CCRL (Computer Chess Rating Lists)
We are a group of testers formed with the goal of producing further rating lists that will go hand in hand with other established rating lists in showing the relativity in engine strength.
At present CCRL has the following testers:
Graham Banks, Ray Banks, Sarah Bird, Kirill Kryukov, Tom Logan, Andreas Schwartmann, Charles Smith and Chris Taylor.
We have concentrated at this stage on a 40 moves in 40 minutes repeating rating list, calibrated to Athlon 64 3800+ hardware, but also intend to produce a blitz list (40 moves in 8 minutes repeating) shortly. Future plans include the possibilty of "endgame rating lists" at the same time controls based on play proceding from a series of endgame positions.

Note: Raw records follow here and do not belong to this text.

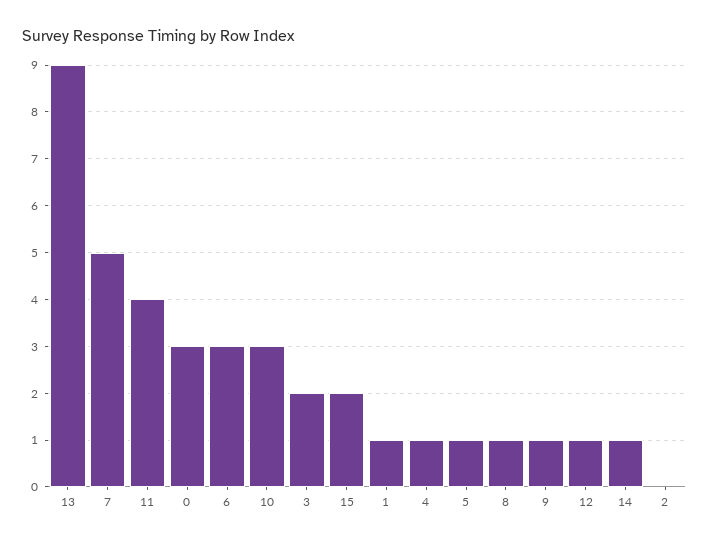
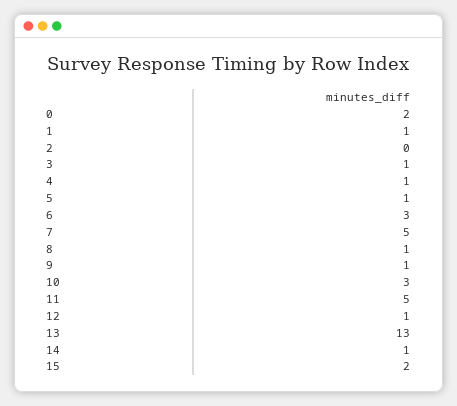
13: 9 -> 13
11: 4 -> 5
0: 3 -> 2
3: 2 -> 1

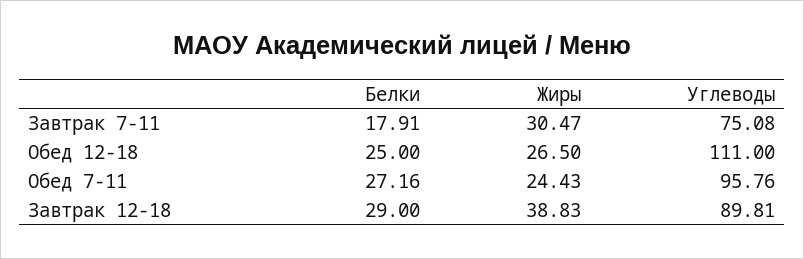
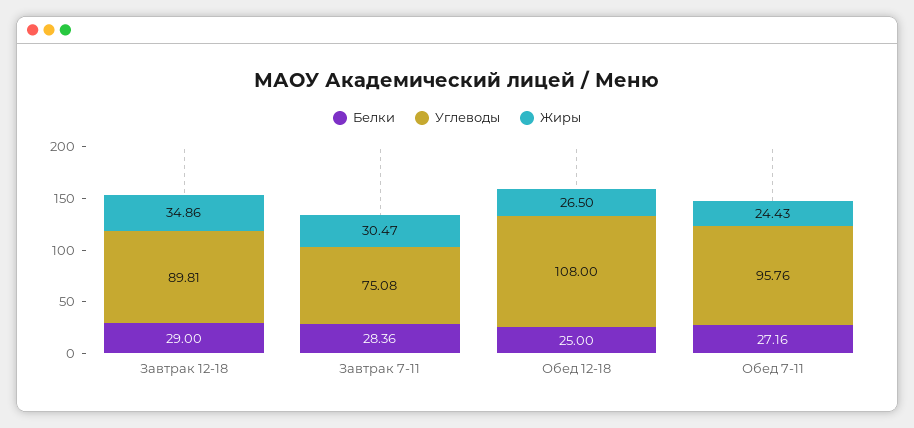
Белки, Завтрак 7-11: 17.91 -> 28.36
Углеводы, Обед 12-18: 111 -> 108
Жиры, Завтрак 12-18: 38.83 -> 34.86

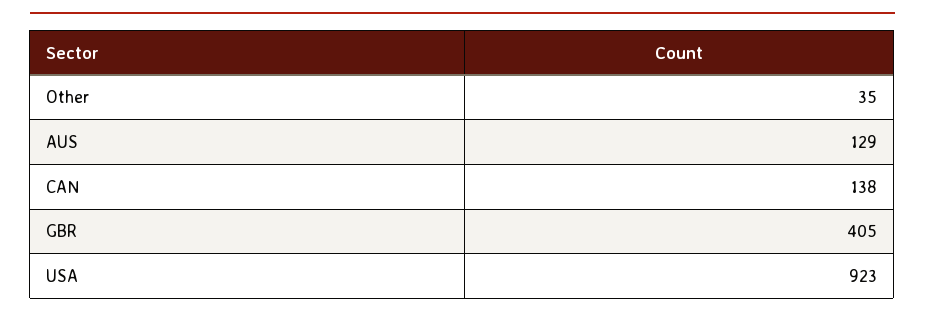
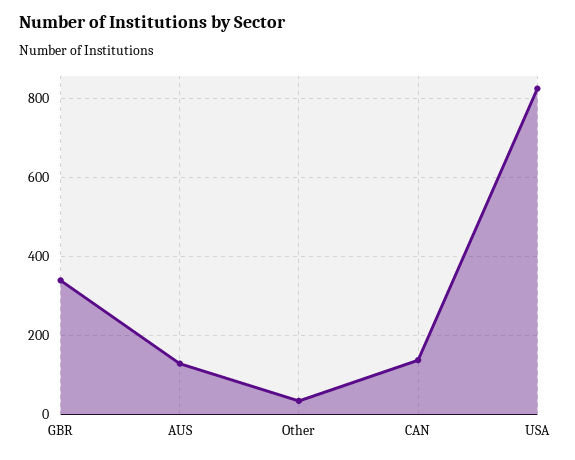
GBR: 405 -> 340
USA: 923 -> 820

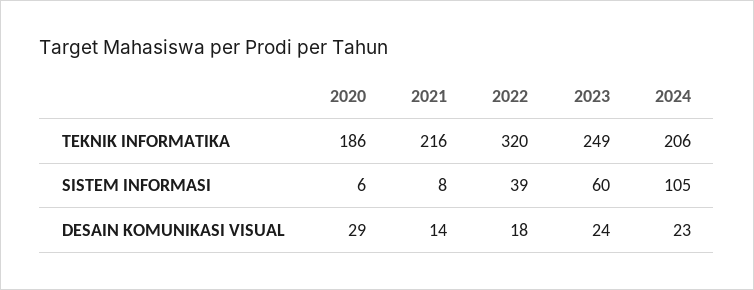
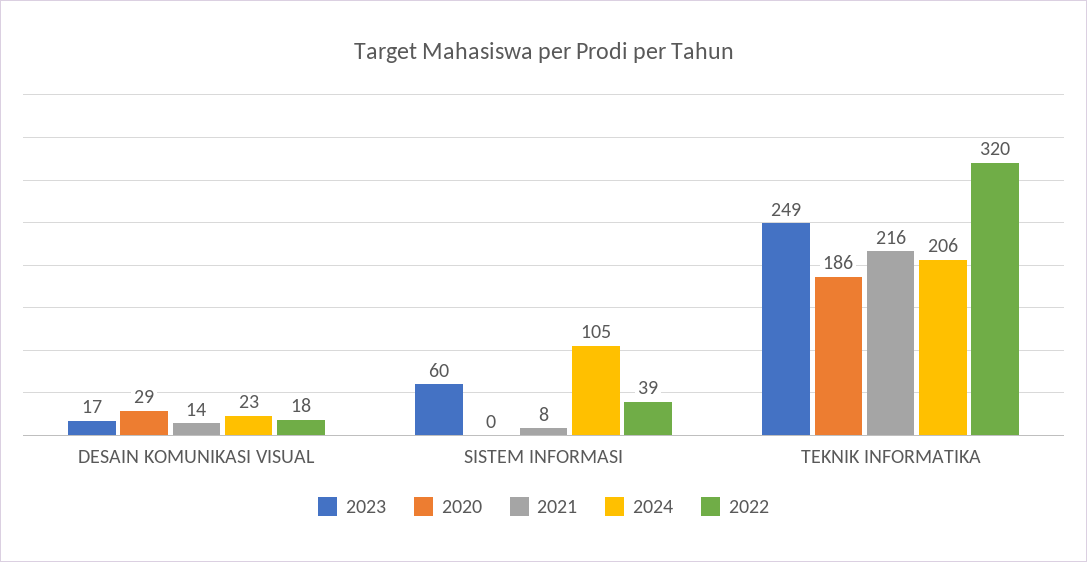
2020, SISTEM INFORMASI: 6 -> 0
2023, DESAIN KOMUNIKASI VISUAL: 24 -> 17

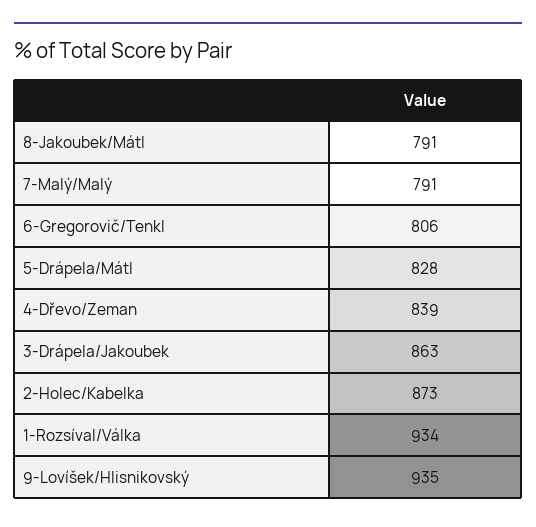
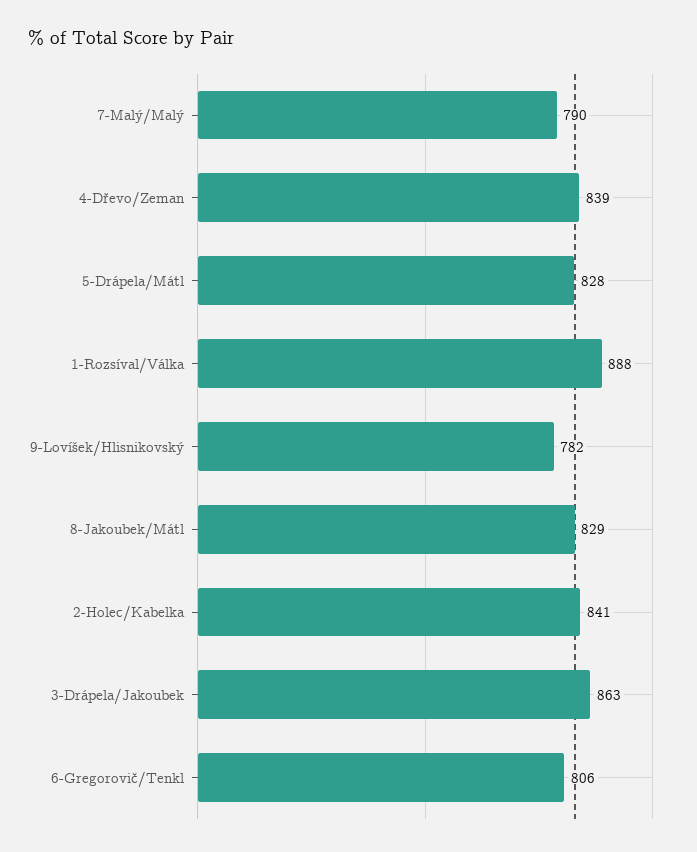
8-Jakoubek/Mátl: 791 -> 829
7-Malý/Malý: 791 -> 790
2-Holec/Kabelka: 873 -> 841
1-Rozsíval/Válka: 934 -> 888
9-Lovíšek/Hlisnikovský: 935 -> 782

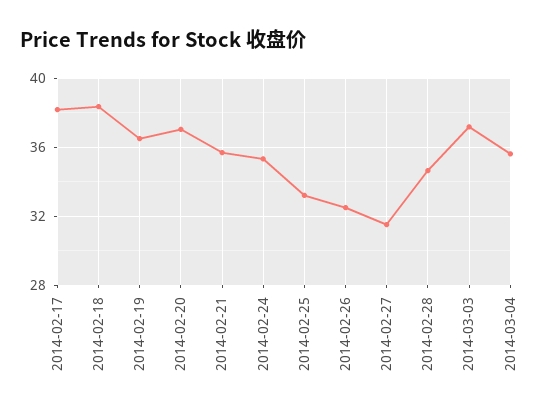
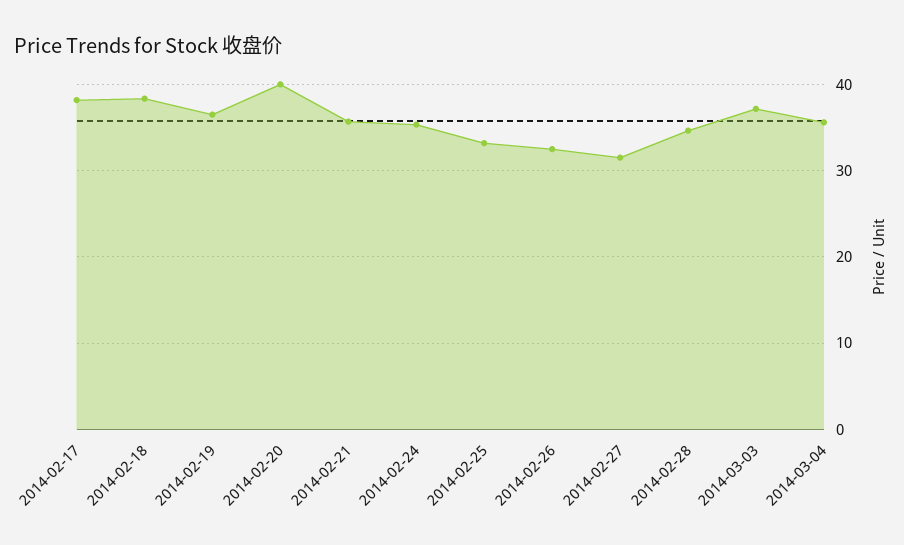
2014-02-20: 37 -> 40

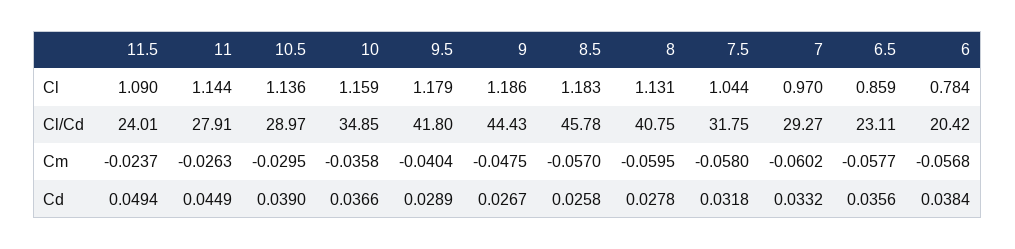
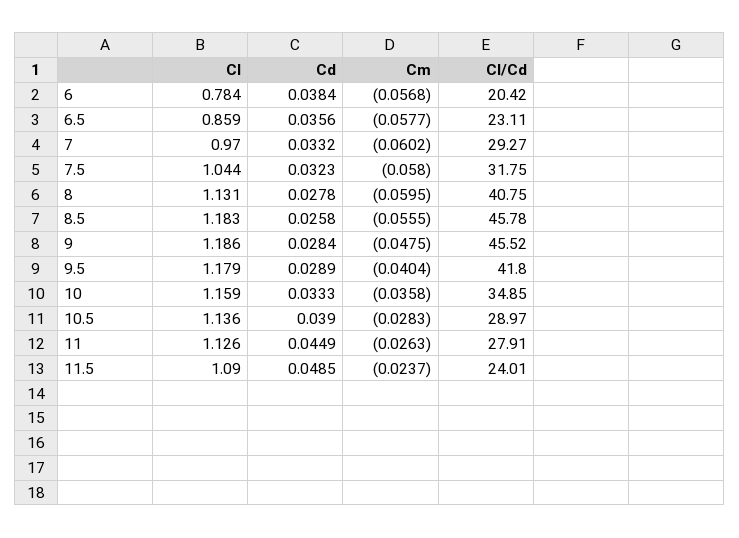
11, Cl: 1.144 -> 1.126
9, Cl/Cd: 44.43 -> 45.52
10.5, Cm: -0.0295 -> -0.0283
8.5, Cm: -0.057 -> -0.0555
11.5, Cd: 0.0494 -> 0.0485
10, Cd: 0.0366 -> 0.0333
9, Cd: 0.0267 -> 0.0284
7.5, Cd: 0.0318 -> 0.0323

Each engine uses a generic opening book with an upper limit of 12 moves per side. Ponder off, no learning, EGTBs, hash size 128mb or 256mb each (deep engines get twice this size). For blitz it will be 64mb hash
For our first 40/40 rating list, we took a list of 18 engines with the intention of running 30 game matches (all play all) so that we could establish a base from which to develop.
We now present to you the first CCRL 40/40 rating lists at the following link:
http://kd.lab.nig.ac.jp/chess/CCRL-4040/
There is a best versions list, an all versions list and a pure list that removes rating distortions.
There are also many stats tables available for your interest at the above link including:
- pairwise results
- game length statistics
- engine correlation statistics (expected move table, evaluation difference table, engine distance table).
In addition we have opened a CCRL discussion board. You are all welcome to join so that you can discuss our testing and make comments or suggestions on an ongoing basis.
http://kd.lab.nig.ac.jp/chess/discussio ... um.php?f=7
Please note though that general questions about engine testing, not directly related to CCRL, are better posted in other discussion boards, for example WB Forum or here. You will certainly reach more people and get better answers there.
Comments and questions are welcomed.